Ariana Grande rocked the Q Sunday night.
As her career unfolds, it’s becoming harder and harder to write Ariana Grande off as simply a pop star. Her songwriting can run a bit cliché at times, but her vocal range and ability to perform is basically unrivaled by other contemporary pop singers.
Last night, as the Academy Awards presentation was taking place simultaneously in Hollywood, Ariana Grande delivered a blissfully fun and engrossing set in Cleveland, buoyed by some impressive stage production and a live backing band. The audience, which comprised mostly teen girls and accompanying parents, was at high energy for the entire show.
Opener Little Mix didn’t do much to thrill the crowd — the group’s biggest applause came whenever they asked if the audience was ready for Ariana Grande. The girl group, which formed during a season of UK’s The X-Factor, lip-synced their way through most of their corporately constructed set.
Grande played about two dozen songs, showcasing every track from her new album Dangerous Woman
and a few hit singles from earlier in her career. Her show was essentially broken into four mini-sets and an encore — each set was marked by a costume change and a change in the stage setup. There were pyrotechnics, lasers, a balloon drop and, at one point, Grande blasted dollar bills with her face printed on them into the crowd.
The show began with Grande flanked by a cadre of dancers, all wearing black. Midway through her opening song, the giant curtain in the back of the stage dropped down, revealing an enormous video screen spanning the width of the entire arena.
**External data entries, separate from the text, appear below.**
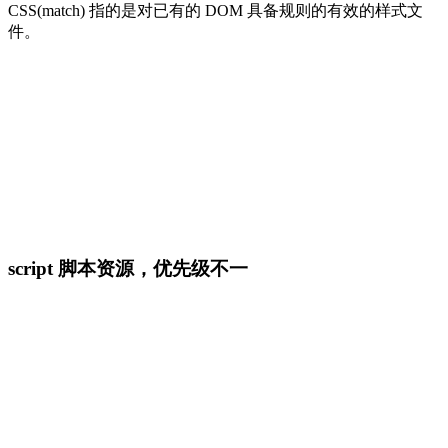
CSS(match) 指的是对已有的 DOM 具备规则的有效的样式文
件。
script 脚本资源，优先级不一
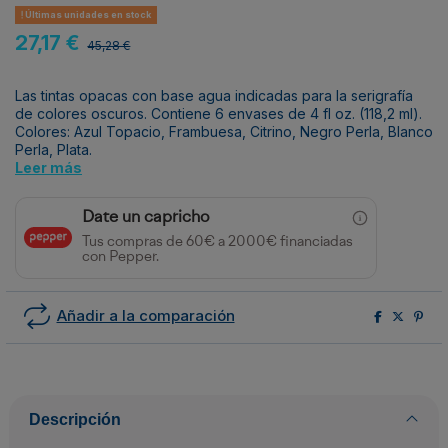
Últimas unidades en stock
27,17 €
45,28 €
Las tintas opacas con base agua indicadas para la serigrafía
de colores oscuros. Contiene 6 envases de 4 fl oz. (118,2 ml).
Colores: Azul Topacio, Frambuesa, Citrino, Negro Perla, Blanco
Perla, Plata.
Leer más
Date un capricho
Tus compras de 60€ a 2000€ financiadas
con Pepper.
Añadir a la comparación
Descripción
Throughout the show, the screen showed close-ups of Grande singing and played videos of the guest verses that are featured on her songs.
The stage transformed multiple times; two sets of stairs lifted out from under the stage for the first half of “Knew Better/Forever Boy,” and during the second half, her dancers were lifted on glowing pedestals that pulsed in time to the song’s beat. For her reggae-infused single “Side-to-Side,” the four piece backing band moved to the front of the stage while the dancers and Grande built a neon pink-blue gym, complete with stationary bikes and a punching bag.
The show was almost all high energy, with the crowd screaming, dancing, and singing along to every song. Luckily, though, some sections of the concert were slowed down and visually sparse, giving Grande space to exhibit her top-notch singing ability. Before playing “Moonlight,” the opener on Dangerous Woman
, fog filled the stage, Grande moved down the stage extension and took a seat near the audience. Grande told fans that “this is one of my favorites” before launching into a soulful reverie.
The show also featured a feminist message during an interlude. On the video screen, clips of Grande dancing played while hashtags such as #notaskingforit flashed in the foreground.
The downside to large pop productions have a lot to do with the timing involved with the props, stage setup, and costume changes; there’s rarely an organic moment, because so much of the show has been rehearsed and performed to death. Grande is talented enough as a performer and vocalist that she doesn’t just go through the motions, but it’s hard to deny that some sections of the production felt like they were on autopilot.
All in all, though, both the big-money stage production and Ariana Grande’s incredible singing kept the audience engaged and thrilled for the entire show — usually, for major pop artists, it’s either spectacle or talent, but Grande seamlessly pulls off both.